Fiber optic lines would be the best I would imagine. The size of the bulb would not matter any more and if you bundle the fibers up you can get many different size lights, rotating colors and the such. The lights could be in the legs of the arches and one bulb or LED could feed about a hundred or so "Lights"

Massey


----------



## seabilliau (Dec 12, 2011)

Massey,
I like that idea of fiber optics. Yeah! I really like that idea especially with only then having a single light source (or two if needed). Do you know of any vendors that would have the equipment to do that? I could easily poke fibers through the foam. Hmmm? 

Big Ed,
If you haven't seen Polar Express I highly encourage you to rent it. It is a kids movie (a pretty good one too), but they do an excellent job of conveying the awesome power of a Berkshire loco through film. I love to watch it with the kids just to see the outdoor train scenes. It's worth seeing just for that. I believe they actually modeled the train exactly after the 1225 Berkshire in Michigan, the Nickel Plate something?

Also, here is a sketch of my idea. It will cover the 4x4 section of my layout. Due to a stanchion I had to make two separate tables; an 8x4 and a 4x4. The arch trestle will hold one track and another will run at ground level around the small town scene. The stanchion is shown in the sketch below as a clock tower. My goal is to make the town in the center appear similar to the North ole in the Polar Express, along with the clock tower.
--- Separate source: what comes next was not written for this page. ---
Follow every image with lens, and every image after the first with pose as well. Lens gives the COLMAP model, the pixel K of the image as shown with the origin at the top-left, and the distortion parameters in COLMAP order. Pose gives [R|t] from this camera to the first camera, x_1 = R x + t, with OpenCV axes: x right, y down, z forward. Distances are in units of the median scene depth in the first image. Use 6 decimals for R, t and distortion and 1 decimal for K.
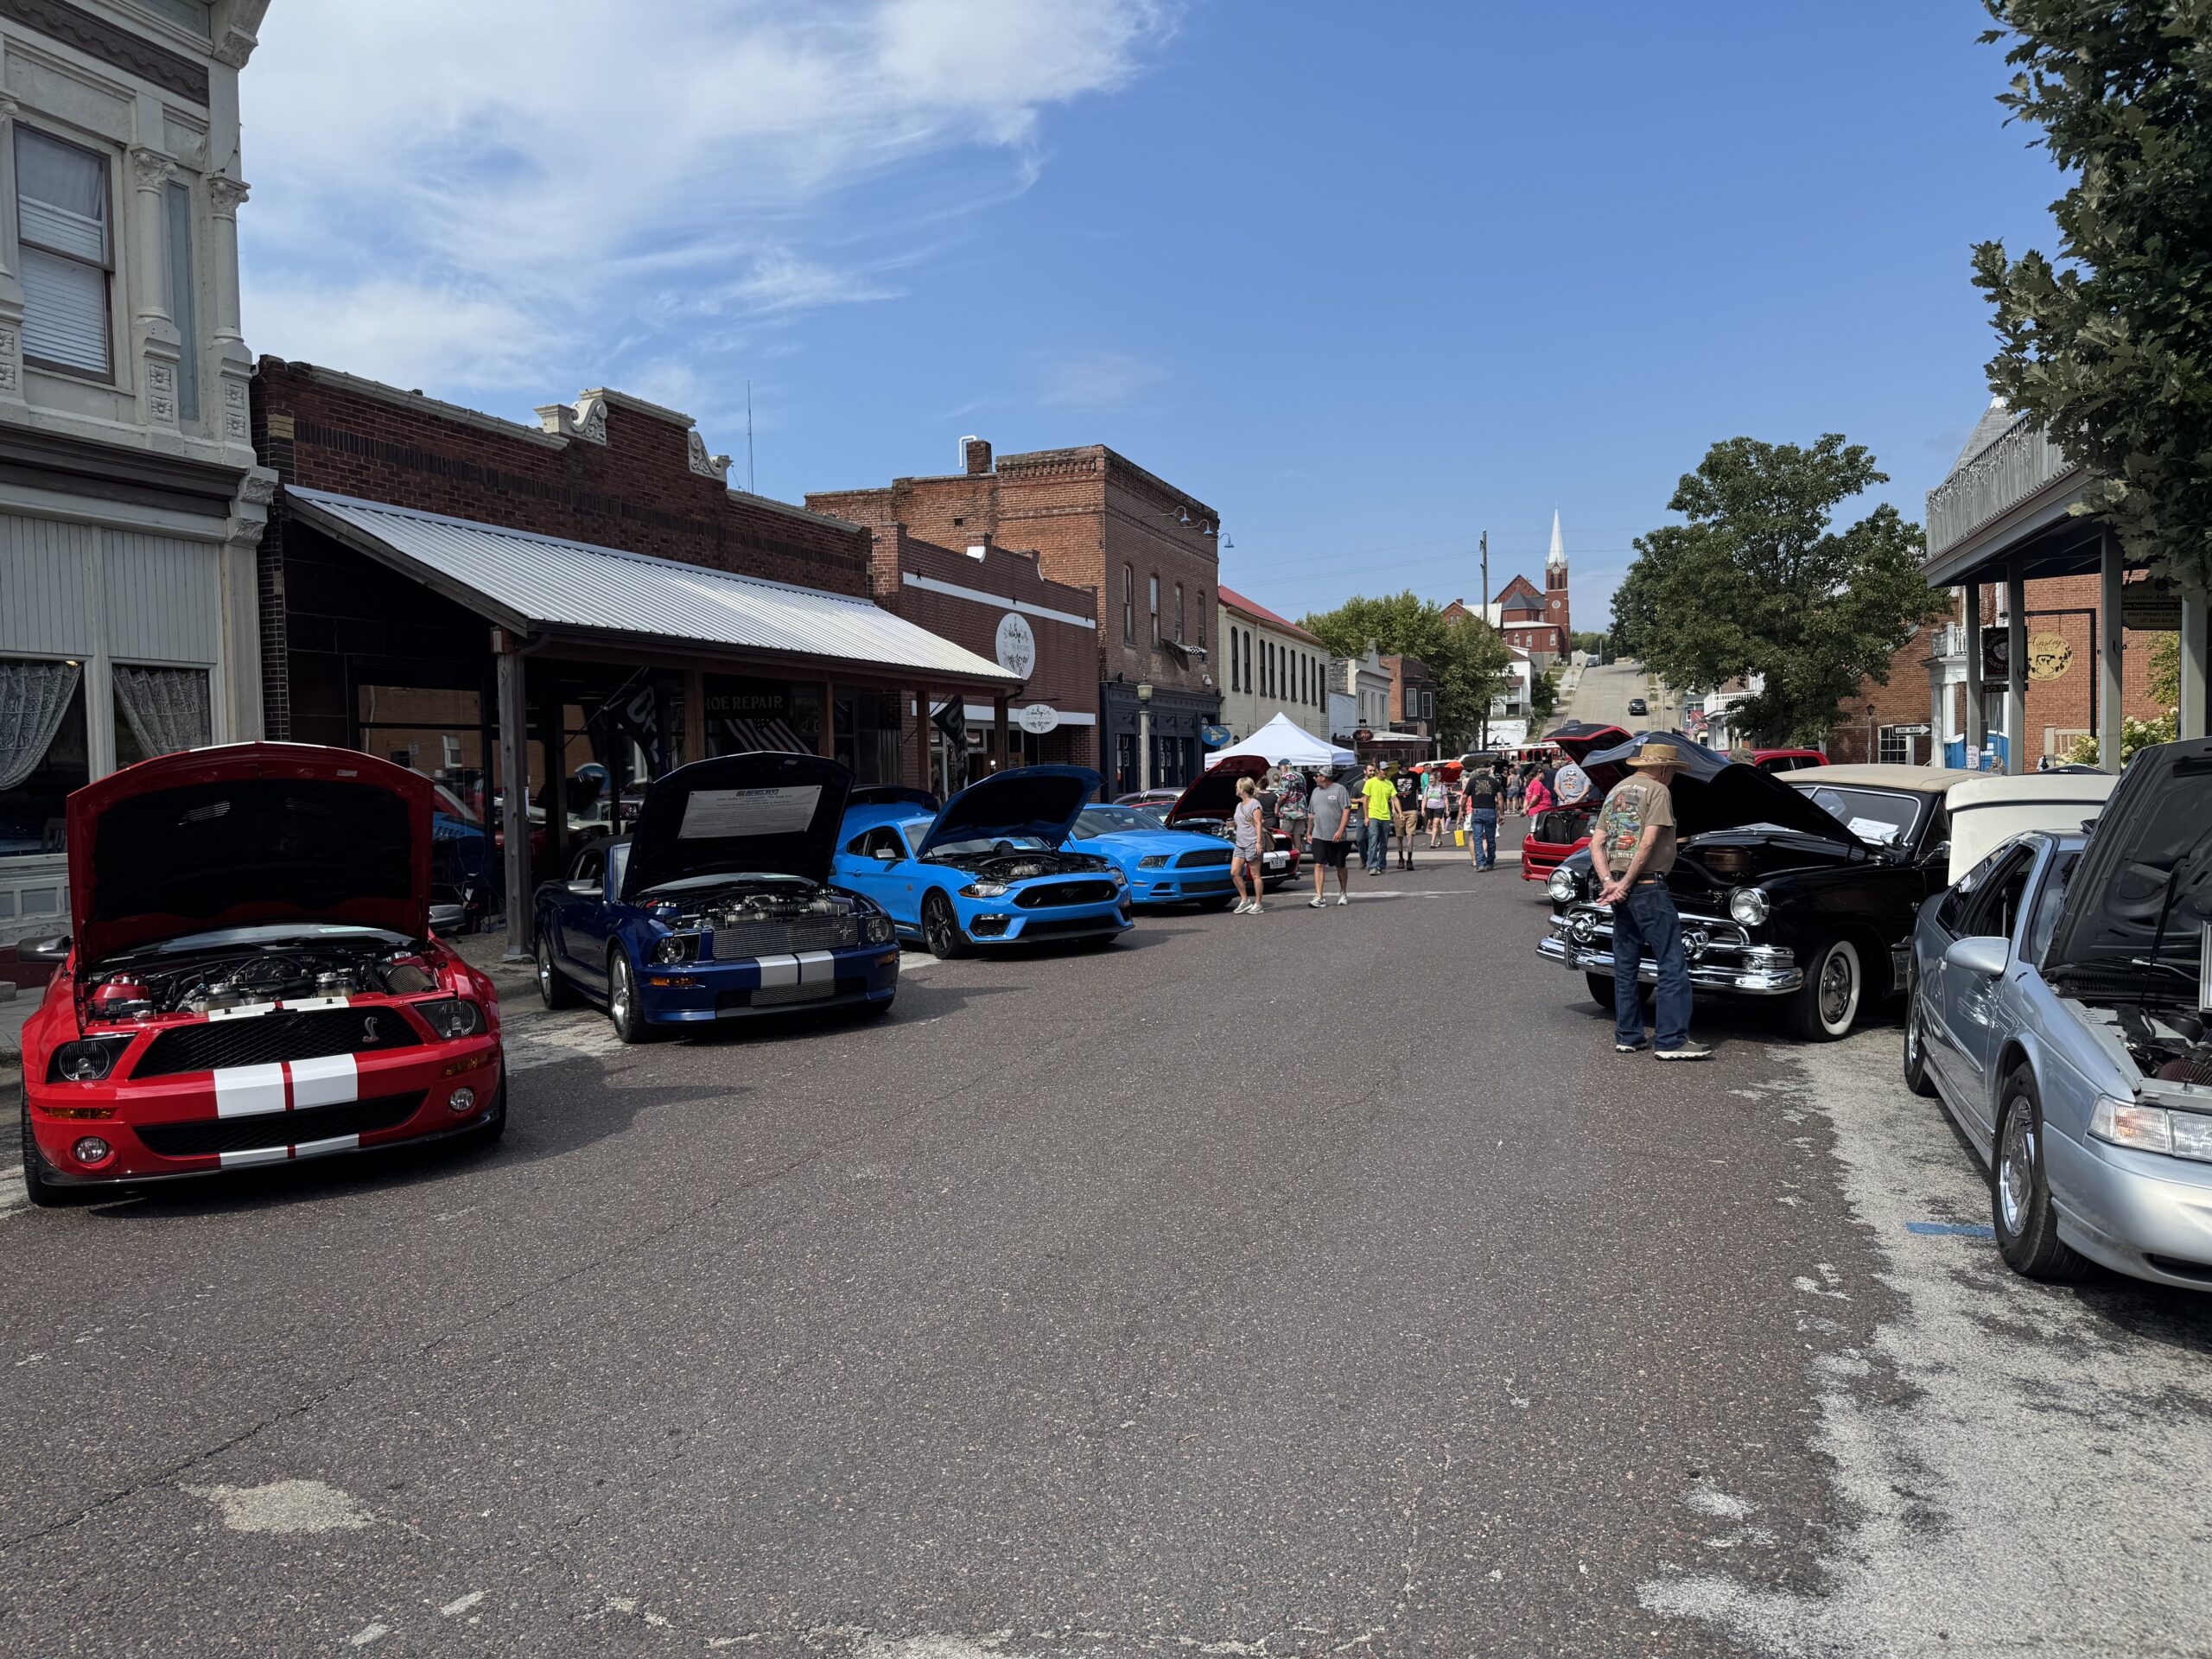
lens RADIAL K [[1538.6, 0, 1105.1], [0, 1538.6, 818.6], [0, 0, 1]] dist [-0.009841, -0.012034]
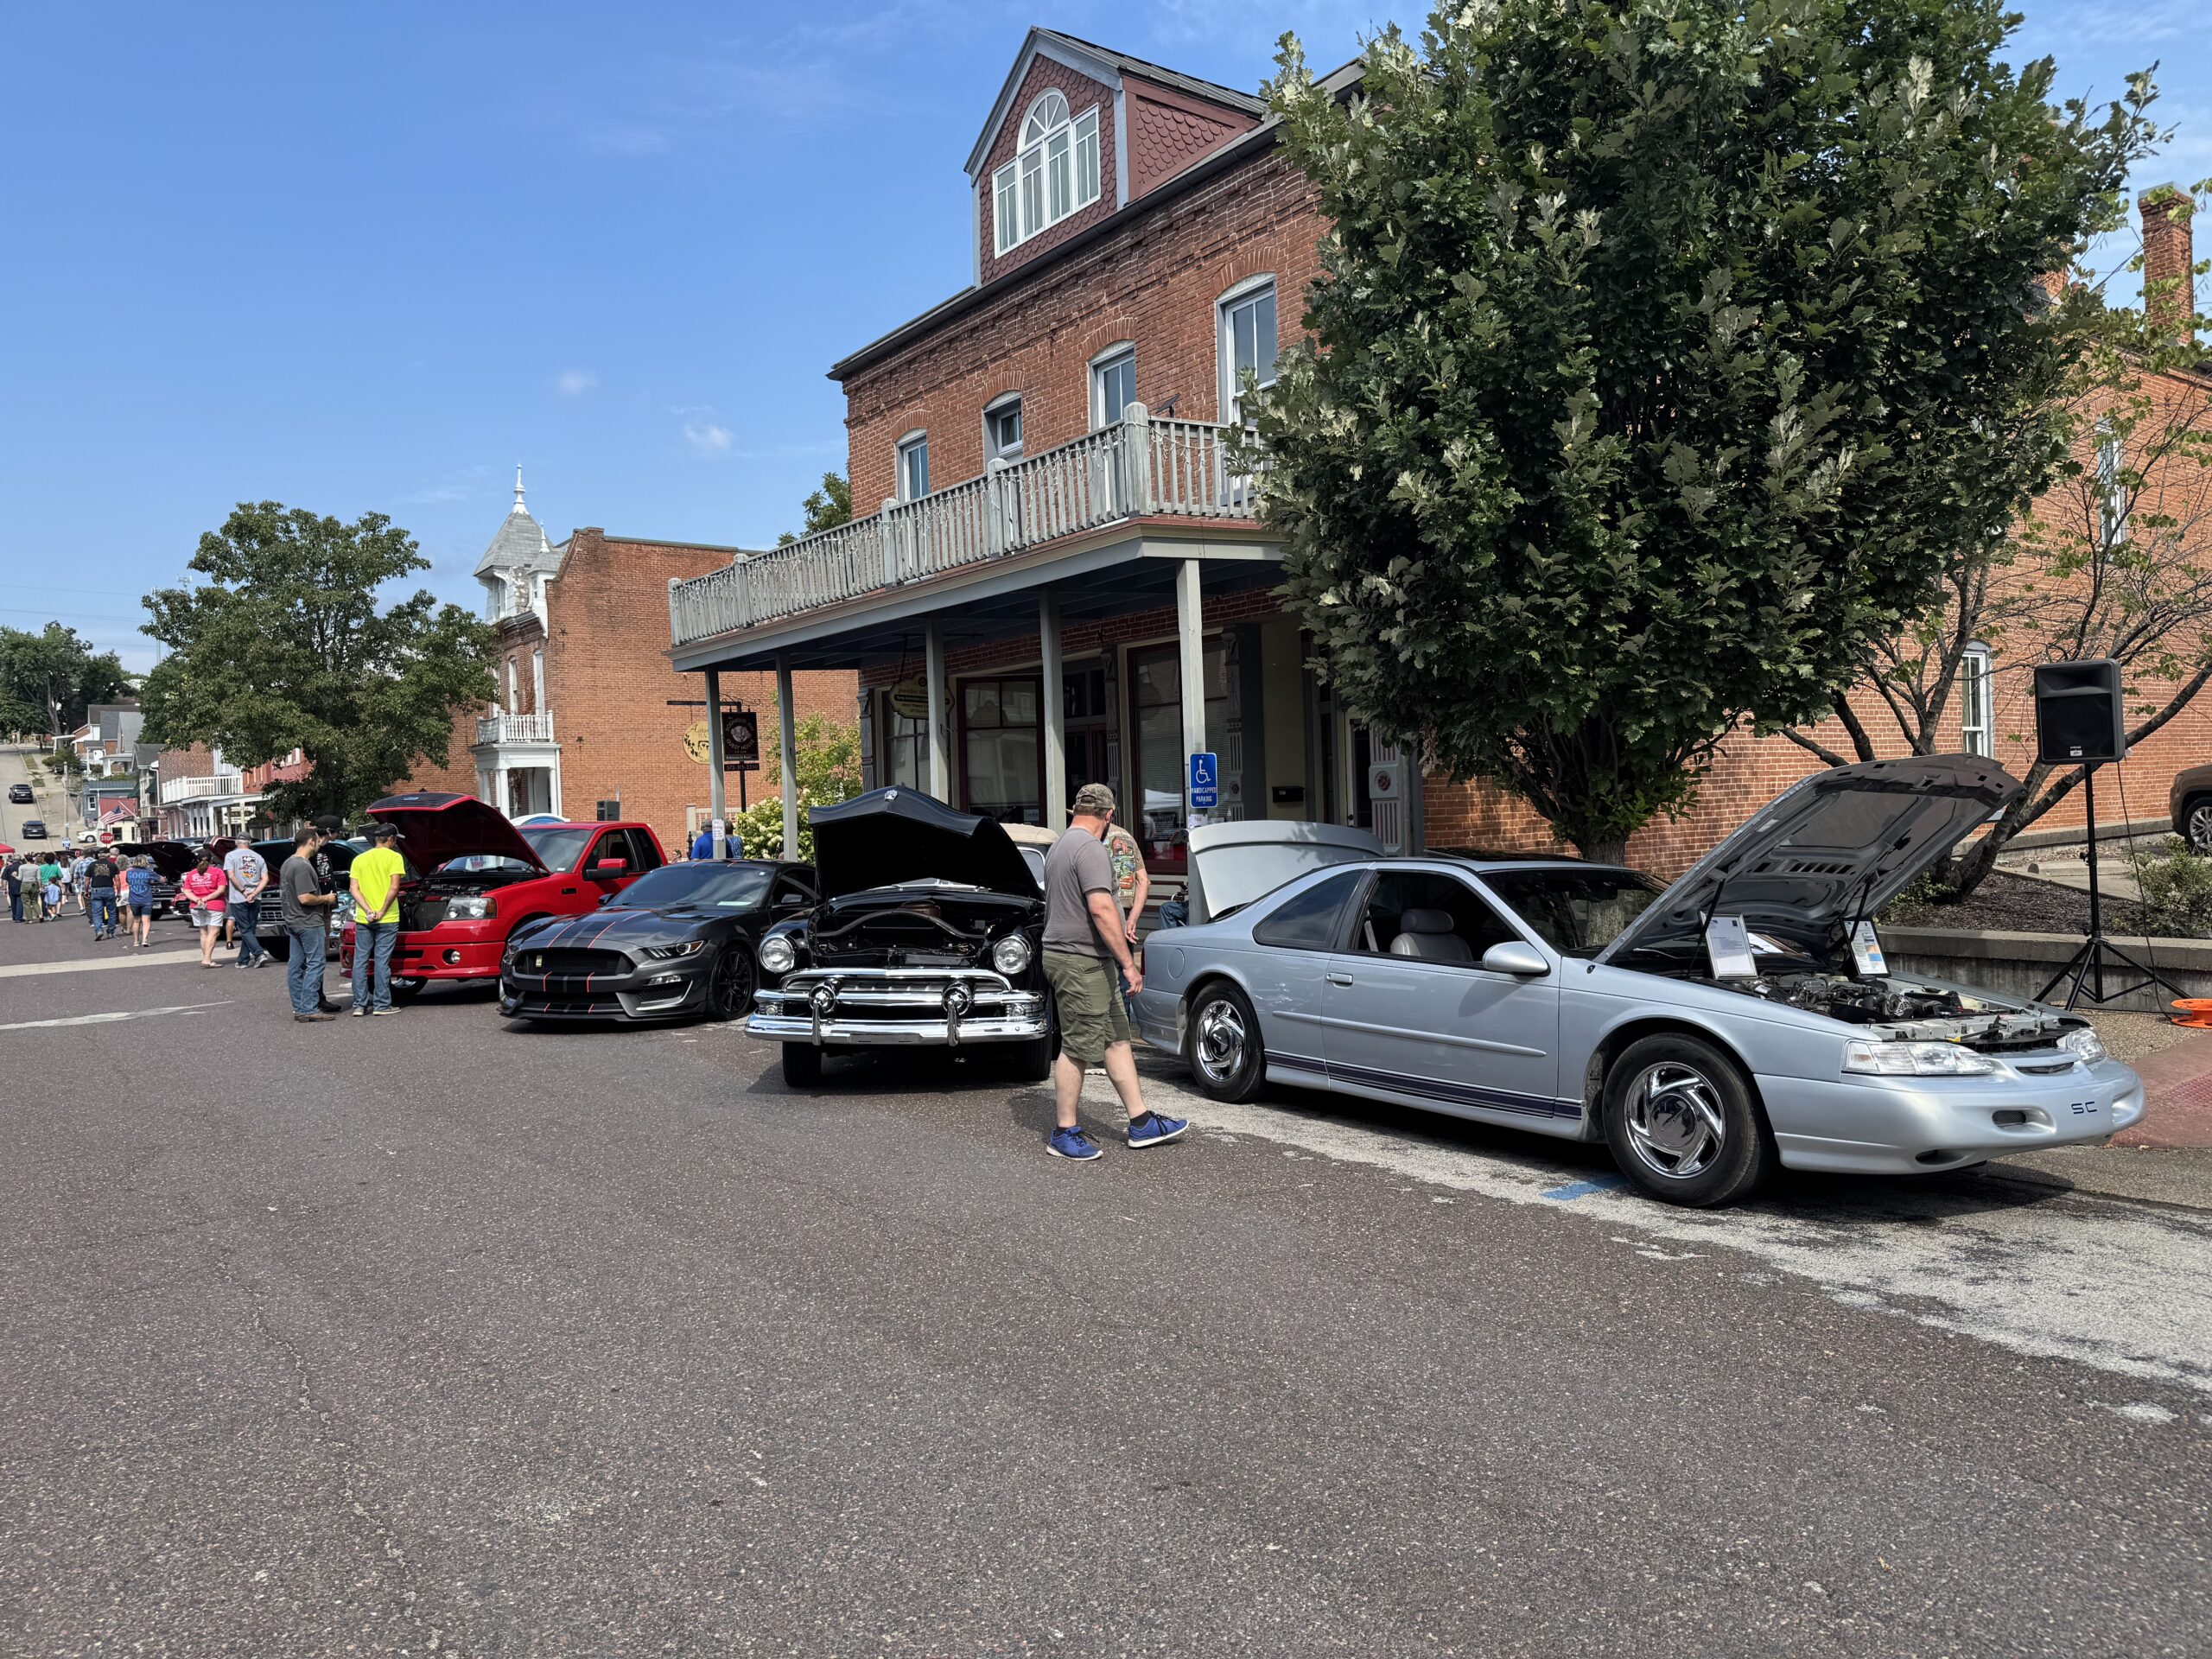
lens RADIAL K [[1538.6, 0, 1107.5], [0, 1538.6, 838.6], [0, 0, 1]] dist [-0.009841, -0.012034]
pose [[0.579737, -0.009238, 0.814751, -0.645204], [0.046542, 0.998679, -0.021794, 0.012096], [-0.813473, 0.050555, 0.579401, 0.652738]]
That way, come Xmas time all I need to do is put a Christmas tree in the "park" center and the whole scene will resemble the movie. With the tree taken out, it will just look like a nice New England town.
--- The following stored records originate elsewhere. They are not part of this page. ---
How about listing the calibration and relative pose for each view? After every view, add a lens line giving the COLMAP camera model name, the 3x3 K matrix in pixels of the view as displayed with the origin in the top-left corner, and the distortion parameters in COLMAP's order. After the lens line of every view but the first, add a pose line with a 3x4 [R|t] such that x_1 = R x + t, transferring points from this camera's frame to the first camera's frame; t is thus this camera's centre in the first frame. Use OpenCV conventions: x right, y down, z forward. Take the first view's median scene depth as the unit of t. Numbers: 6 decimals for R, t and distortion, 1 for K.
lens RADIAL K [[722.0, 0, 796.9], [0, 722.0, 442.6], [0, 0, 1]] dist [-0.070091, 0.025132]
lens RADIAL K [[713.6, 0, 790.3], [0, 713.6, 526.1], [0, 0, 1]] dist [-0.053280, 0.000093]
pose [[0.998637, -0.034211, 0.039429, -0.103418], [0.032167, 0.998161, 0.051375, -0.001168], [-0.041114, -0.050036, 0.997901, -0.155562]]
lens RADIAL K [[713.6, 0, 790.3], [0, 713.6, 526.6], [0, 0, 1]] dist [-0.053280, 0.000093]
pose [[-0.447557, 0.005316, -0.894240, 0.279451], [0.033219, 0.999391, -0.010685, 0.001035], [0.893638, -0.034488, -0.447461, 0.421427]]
Also, the clock tower will have working clock faces. This is going to be soooo fun... hard, but fun.


----------



## seabilliau (Dec 12, 2011)

Found one!

http://www.thefiberopticstore.com/FOS-mainpage.htm

Anyone have any experience running 3mm fiber through foam board?:laugh:

Update!!!

LED Light strips!










http://www.ledworldlighting.com/ledstrip.html


----------



## gunrunnerjohn (Nov 10, 2010)

I use LED light strips, but you'll have to work on something to cover the strips themselves. They're also pretty cheap. See several threads in the O-scale forum on lighting passenger cars, I used those strips for that project.


----------



## seabilliau (Dec 12, 2011)

That strip is pretty obvious isn't it? I think I'll have it easy on the arches as I will probably run it on the underside of the arches since it has a 120 degree angle. Going along the sides I will probably put the brick facade on after I place the lights to see if I can cut out, or place in a way to mask that strip. I'll look at other threads to see if I can get any ideas. Thanks.

Found a deal on LED strips at Amazon

http://www.amazon.com/s/ref=bl_sr_h...-brandtextbin=LEDwholesalers LED Strip Lights


----------



## plandis (Oct 5, 2011)

seabilliau said:


> That strip is pretty obvious isn't it? I think I'll have it easy on the arches as I will probably run it on the underside of the arches since it has a 120 degree angle. Going along the sides I will probably put the brick facade on after I place the lights to see if I can cut out, or place in a way to mask that strip. I'll look at other threads to see if I can get any ideas. Thanks.
> 
> Found a deal on LED strips at Amazon
> 
> http://www.amazon.com/s/ref=bl_sr_h...-brandtextbin=LEDwholesalers LED Strip Lights


very cool. please post some pics when you get this worked out.


----------



## plandis (Oct 5, 2011)

seabilliau said:


> Massey,
> I like that idea of fiber optics. Yeah! I really like that idea especially with only then having a single light source (or two if needed). Do you know of any vendors that would have the equipment to do that? I could easily poke fibers through the foam. Hmmm?
> 
> Big Ed,
> ...


great movie to watch. yes, Hollywood actually hunted down the 1225 and did some passes with their sound people. the sound you hear in the movie is recording of actual Berk. - it is awesome. listen to it in high power surround. yes, the windows rattle- gave me goosebumps! never get enough of it.


----------



## plandis (Oct 5, 2011)

here are a few videos of the actual PM 1225 BERK
http://youtu.be/_UpWjyWWBEI
http://youtu.be/gYtpgx5-X8c
http://youtu.be/YksBHPR62j0


----------